Dokumentbilder mit Quellcode:

+===+

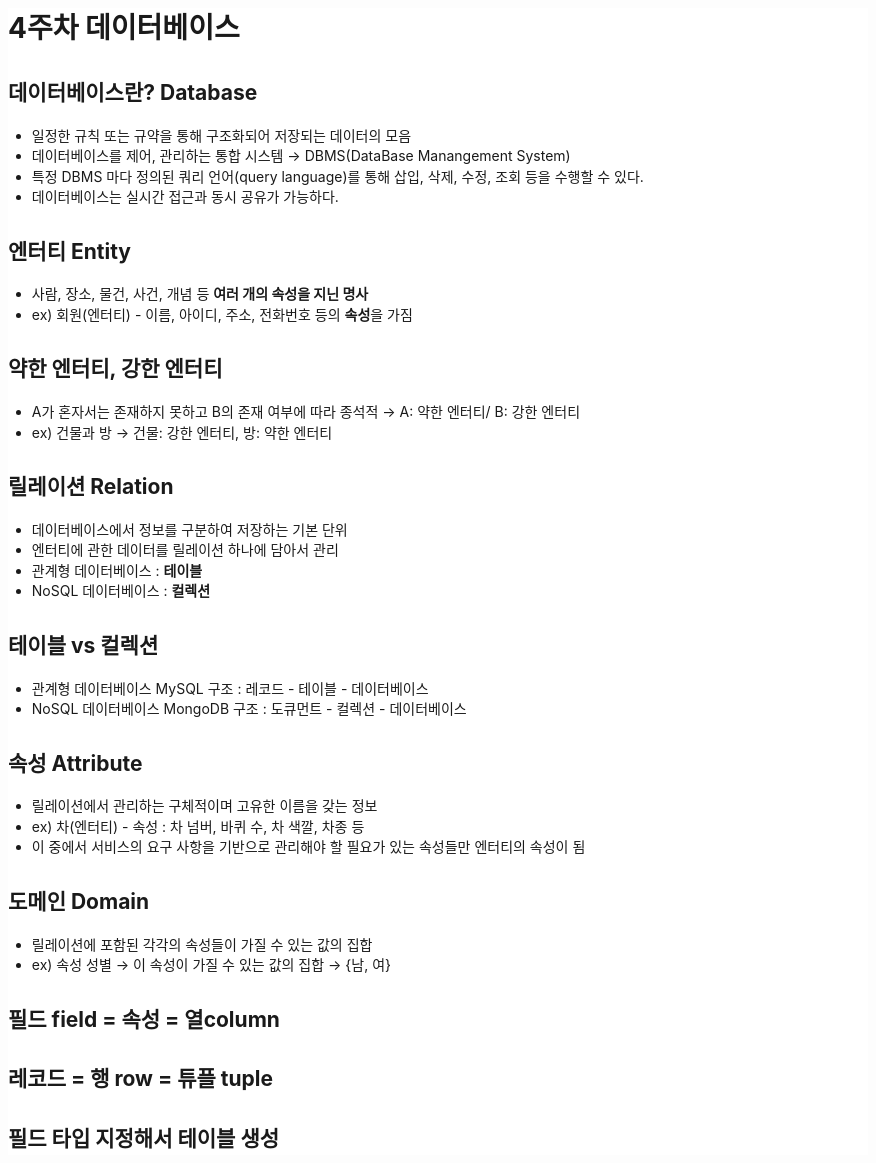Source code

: # 4주차 데이터베이스

## 데이터베이스란? Database

- 일정한 규칙 또는 규약을 통해 구조화되어 저장되는 데이터의 모음
- 데이터베이스를 제어, 관리하는 통합 시스템 → DBMS(DataBase Manangement System)
- 특정 DBMS 마다 정의된 쿼리 언어(query language)를 통해 삽입, 삭제, 수정, 조회 등을 수행할 수 있다.
- 데이터베이스는 실시간 접근과 동시 공유가 가능하다.

## 엔터티 Entity

- 사람, 장소, 물건, 사건, 개념 등 **여러 개의 속성을 지닌 명사**
- ex) 회원(엔터티) - 이름, 아이디, 주소, 전화번호 등의 **속성**을 가짐

## 약한 엔터티, 강한 엔터티

- A가 혼자서는 존재하지 못하고 B의 존재 여부에 따라 종석적 → A: 약한 엔터티/ B: 강한 엔터티
- ex) 건물과 방 → 건물: 강한 엔터티, 방: 약한 엔터티

## 릴레이션 Relation

- 데이터베이스에서 정보를 구분하여 저장하는 기본 단위
- 엔터티에 관한 데이터를 릴레이션 하나에 담아서 관리
- 관계형 데이터베이스 : **테이블**
- NoSQL 데이터베이스 : **컬렉션**

## 테이블 vs 컬렉션

- 관계형 데이터베이스 MySQL 구조 : 레코드 - 테이블 - 데이터베이스
- NoSQL 데이터베이스 MongoDB 구조 : 도큐먼트 - 컬렉션 - 데이터베이스

## 속성 Attribute

- 릴레이션에서 관리하는 구체적이며 고유한 이름을 갖는 정보
- ex) 차(엔터티) - 속성 : 차 넘버, 바퀴 수, 차 색깔, 차종 등
- 이 중에서 서비스의 요구 사항을 기반으로 관리해야 할 필요가 있는 속성들만 엔터티의 속성이 됨

## 도메인 Domain

- 릴레이션에 포함된 각각의 속성들이 가질 수 있는 값의 집합
- ex) 속성 성별 → 이 속성이 가질 수 있는 값의 집합 → {남, 여}

## 필드 field = 속성 = 열column

## 레코드 = 행 row = 튜플 tuple

## 필드 타입 지정해서 테이블 생성
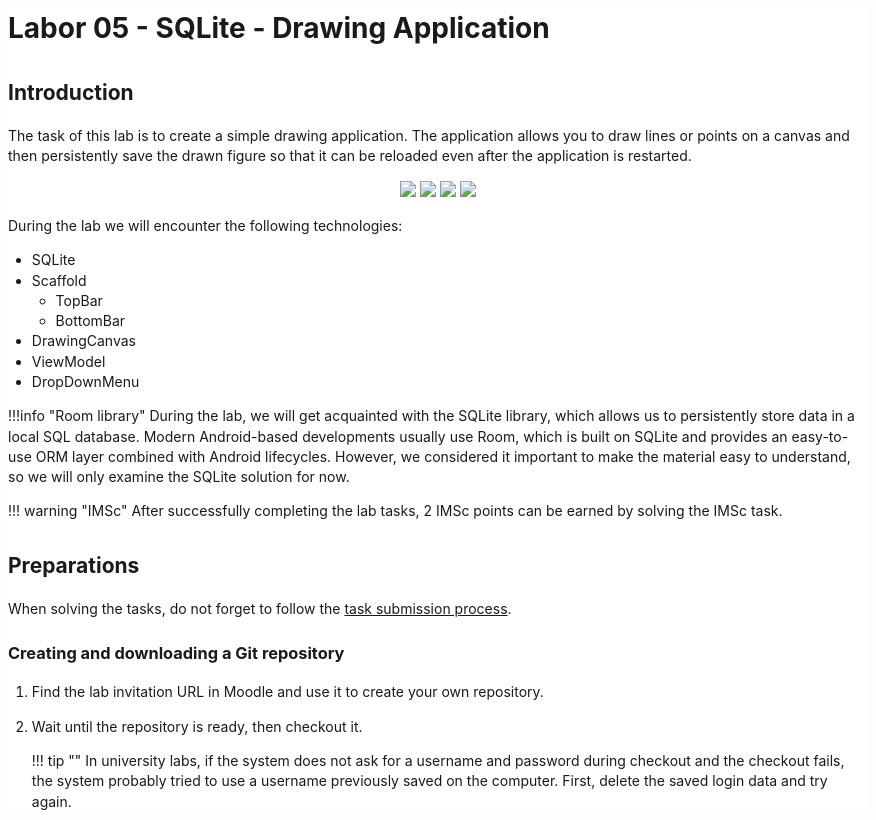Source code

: # Labor 05 - SQLite - Drawing Application

## Introduction

The task of this lab is to create a simple drawing application. The application allows you to draw lines or points on a canvas and then persistently save the drawn figure so that it can be reloaded even after the application is restarted.

<p align="center">
<img src="./assets/main_screen.png" width="160">
<img src="./assets/color_selector.png" width="160">
<img src="./assets/style_selector.png" width="160">
<img src="./assets/clear_dialog.png" width="160">
</p>

During the lab we will encounter the following technologies:

- SQLite
- Scaffold
    - TopBar
    - BottomBar
- DrawingCanvas
- ViewModel
- DropDownMenu

!!!info "Room library"
    During the lab, we will get acquainted with the SQLite library, which allows us to persistently store data in a local SQL database. Modern Android-based developments usually use Room, which is built on SQLite and provides an easy-to-use ORM layer combined with Android lifecycles. However, we considered it important to make the material easy to understand, so we will only examine the SQLite solution for now.

!!! warning "IMSc"
    After successfully completing the lab tasks, 2 IMSc points can be earned by solving the IMSc task.


## Preparations

When solving the tasks, do not forget to follow the [task submission process](../github/).

### Creating and downloading a Git repository

1. Find the lab invitation URL in Moodle and use it to create your own repository.

2. Wait until the repository is ready, then checkout it.

    !!! tip ""
        In university labs, if the system does not ask for a username and password during checkout and the checkout fails, the system probably tried to use a username previously saved on the computer. First, delete the saved login data and try again.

+===+

◆ **Aufgabe**:
Gib die Zeilen der Auflistung von ihrem Anfang bis einschließlich der Zeile mit "The task of" als Markdown-Tabelle mit den Spalten "Nr." und "Zeile" wieder und lass dabei Leerzeilen aus. Die Bilder gehören nicht in die Antwort.

◆ **Antwort**:
| Nr. | Zeile |
|---|---|
| 1 | Source code |
| 2 | : # 4주차 데이터베이스 |
| 3 | ## 데이터베이스란? Database |
| 4 | - 일정한 규칙 또는 규약을 통해 구조화되어 저장되는 데이터의 모음 |
| 5 | - 데이터베이스를 제어, 관리하는 통합 시스템 → DBMS(DataBase Manangement System) |
| 6 | - 특정 DBMS 마다 정의된 쿼리 언어(query language)를 통해 삽입, 삭제, 수정, 조회 등을 수행할 수 있다. |
| 7 | - 데이터베이스는 실시간 접근과 동시 공유가 가능하다. |
| 8 | ## 엔터티 Entity |
| 9 | - 사람, 장소, 물건, 사건, 개념 등 **여러 개의 속성을 지닌 명사** |
| 10 | - ex) 회원(엔터티) - 이름, 아이디, 주소, 전화번호 등의 **속성**을 가짐 |
| 11 | ## 약한 엔터티, 강한 엔터티 |
| 12 | - A가 혼자서는 존재하지 못하고 B의 존재 여부에 따라 종석적 → A: 약한 엔터티/ B: 강한 엔터티 |
| 13 | - ex) 건물과 방 → 건물: 강한 엔터티, 방: 약한 엔터티 |
| 14 | ## 릴레이션 Relation |
| 15 | - 데이터베이스에서 정보를 구분하여 저장하는 기본 단위 |
| 16 | - 엔터티에 관한 데이터를 릴레이션 하나에 담아서 관리 |
| 17 | - 관계형 데이터베이스 : **테이블** |
| 18 | - NoSQL 데이터베이스 : **컬렉션** |
| 19 | ## 테이블 vs 컬렉션 |
| 20 | - 관계형 데이터베이스 MySQL 구조 : 레코드 - 테이블 - 데이터베이스 |
| 21 | - NoSQL 데이터베이스 MongoDB 구조 : 도큐먼트 - 컬렉션 - 데이터베이스 |
| 22 | ## 속성 Attribute |
| 23 | - 릴레이션에서 관리하는 구체적이며 고유한 이름을 갖는 정보 |
| 24 | - ex) 차(엔터티) - 속성 : 차 넘버, 바퀴 수, 차 색깔, 차종 등 |
| 25 | - 이 중에서 서비스의 요구 사항을 기반으로 관리해야 할 필요가 있는 속성들만 엔터티의 속성이 됨 |
| 26 | ## 도메인 Domain |
| 27 | - 릴레이션에 포함된 각각의 속성들이 가질 수 있는 값의 집합 |
| 28 | - ex) 속성 성별 → 이 속성이 가질 수 있는 값의 집합 → {남, 여} |
| 29 | ## 필드 field = 속성 = 열column |
| 30 | ## 레코드 = 행 row = 튜플 tuple |
| 31 | ## 필드 타입 지정해서 테이블 생성 |
| 32 | Source code |
| 33 | : # Labor 05 - SQLite - Drawing Application |
| 34 | ## Introduction |
| 35 | The task of this lab is to create a simple drawing application. The application allows you to draw lines or points on a canvas and then persistently save the drawn figure so that it can be reloaded even after the application is restarted. |